Problem requirements: Below are the records. Reproduce the line that contains "right hip: (106, 227)" and every line after it to the end, exactly and alone.

Information:
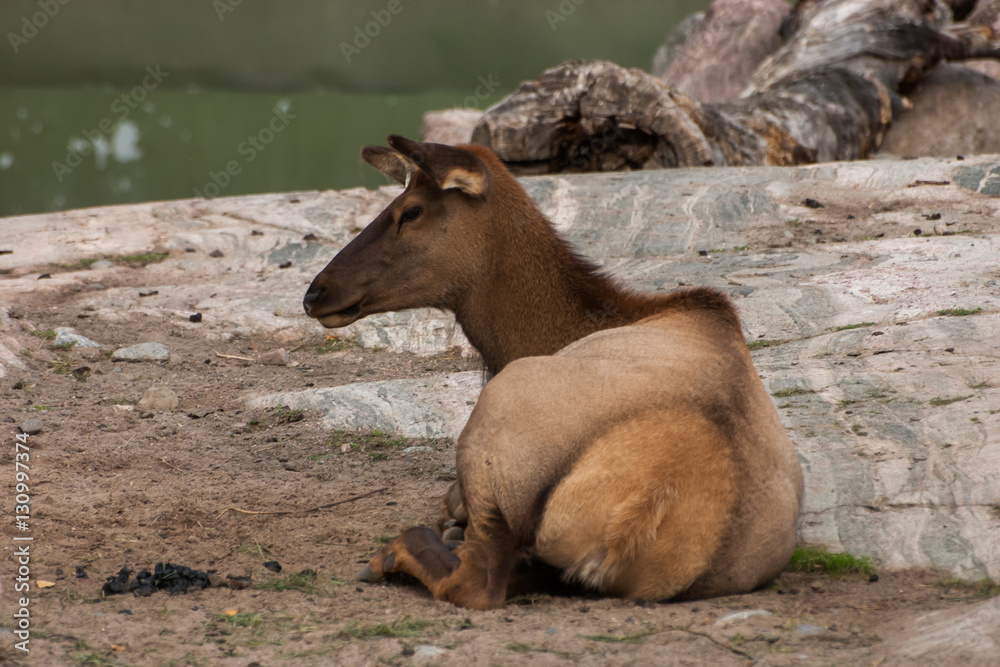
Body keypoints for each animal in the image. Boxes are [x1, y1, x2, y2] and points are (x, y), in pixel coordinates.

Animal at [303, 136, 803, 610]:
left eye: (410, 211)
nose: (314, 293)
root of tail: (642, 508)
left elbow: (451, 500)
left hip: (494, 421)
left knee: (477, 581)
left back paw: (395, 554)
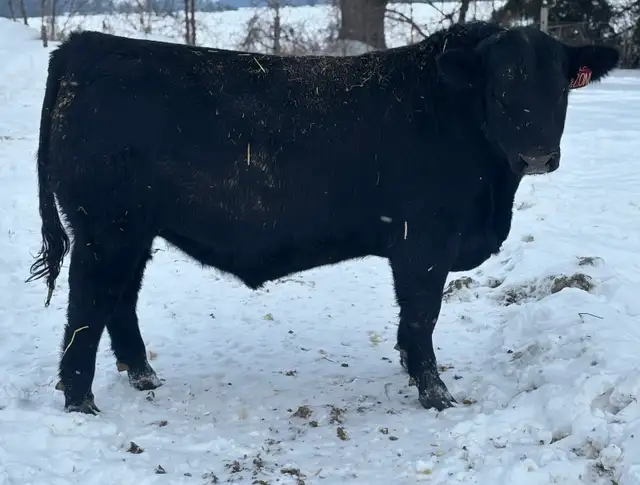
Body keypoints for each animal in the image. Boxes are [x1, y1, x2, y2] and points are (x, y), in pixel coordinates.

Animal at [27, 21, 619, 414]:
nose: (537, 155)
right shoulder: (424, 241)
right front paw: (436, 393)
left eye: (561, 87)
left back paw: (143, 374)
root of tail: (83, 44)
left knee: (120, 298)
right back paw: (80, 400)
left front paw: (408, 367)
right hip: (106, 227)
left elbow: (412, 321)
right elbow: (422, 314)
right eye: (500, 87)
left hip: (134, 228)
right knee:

Solution:
right hip: (106, 227)
left elbow: (412, 321)
right elbow: (422, 314)
right eye: (500, 87)
left hip: (134, 228)
right knee:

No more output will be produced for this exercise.